--- START ---

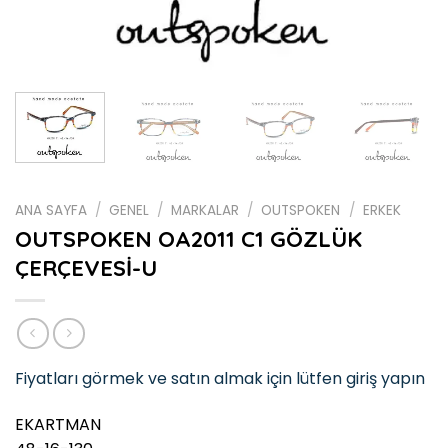
ANA SAYFA
/
GENEL
/
MARKALAR
/
OUTSPOKEN
/
ERKEK
OUTSPOKEN OA2011 C1 GÖZLÜK
ÇERÇEVESİ-U
Fiyatları görmek ve satın almak için lütfen giriş yapın
EKARTMAN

--- END ---

Since the listing holds pictures, return everything else in it exactly and omit those.

→ **Solution for this problem**
ANA SAYFA
/
GENEL
/
MARKALAR
/
OUTSPOKEN
/
ERKEK
OUTSPOKEN OA2011 C1 GÖZLÜK
ÇERÇEVESİ-U
Fiyatları görmek ve satın almak için lütfen giriş yapın
EKARTMAN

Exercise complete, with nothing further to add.